Superlubricity: solid lubrication technology

"Game-changer" superlubricity not yet cost-effective for the lubes industry.

Friction is one of the decisive factors affecting the efficiency and service life of a mechanical system and its elimination must be the Holy Grail of the lubes industry. Over a period of time, superlubricity has been achieved in strictly controlled lab conditions using a variety of materials including graphite, graphene, silicon and diamond-like carbon film.

Cited in a recent article on superlubricity by F + L Magazine, the term was coined by Motohisa Hirano in the 1990s. He theorised a physical state where sliding friction between two contacting surfaces virtually vanishes under certain conditions.

In 2004, Martin Dienwiebel was able to demonstrate clear evidence of superlubricity when two contacting graphite surfaces are out of proportion with each other. But surface defects or roughness destroys the superlubricity in larger areas so, for a long time, his experiments were limited to nano-to micron-scales.

Argonne National Laboratory's research (2015) into solid lubrication technology has shown potential for almost limitless robust, long-lasting superlubricity in real-world industrial applications. The research was led by Dr.

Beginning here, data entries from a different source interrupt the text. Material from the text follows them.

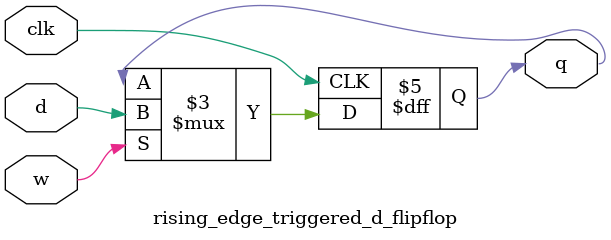
<source format=v>
module rising_edge_triggered_d_flipflop(
    input d, w, clk,
    output reg q);

    initial begin
        q = 0;
    end

    always @(posedge clk) begin
        if(w)
            q <= d;
    end
endmodule
</source>
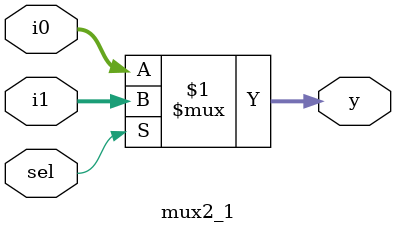
<source format=v>
`timescale 1ns / 1ps

module mux2_1(
    input [31:0] i0,
    input [31:0] i1,
    input sel,
    output [31:0] y
    );
    assign y = sel ? i1 : i0;
endmodule

</source>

Anirudha Sumant who told F+L: “Solid lubricants are a very important area that even the large oil-based companies are looking at." Some companies have achieved a 10-20% reduction in friction through the introduction of graphene and other nano lubricants into their oils and additives. 

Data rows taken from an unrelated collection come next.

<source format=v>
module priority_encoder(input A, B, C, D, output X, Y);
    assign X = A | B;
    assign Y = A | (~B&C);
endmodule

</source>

In 2020, a paper published in has shown that strain engineering in practical applications has revealed that two contacted surfaces can be coated with a single layer of graphene preferably with a small residual tension, which can lead to a substantial decrease in frictional stresses.

According to F+L, there is plenty of activity in hunting the superlubricity Holy Grail, including partnerships in the oil and gas industry and auto body parts manufacturing.

While Sumant is quoted as seeing "a very bright future for this technology", he believes the key challenge to superlubricity is the tribo-chemical reaction that occurs within the oil over time. There is also concern over the cost of changing the existing infrastructure without achieving what needs to be a substantial, consistent improvement in performance.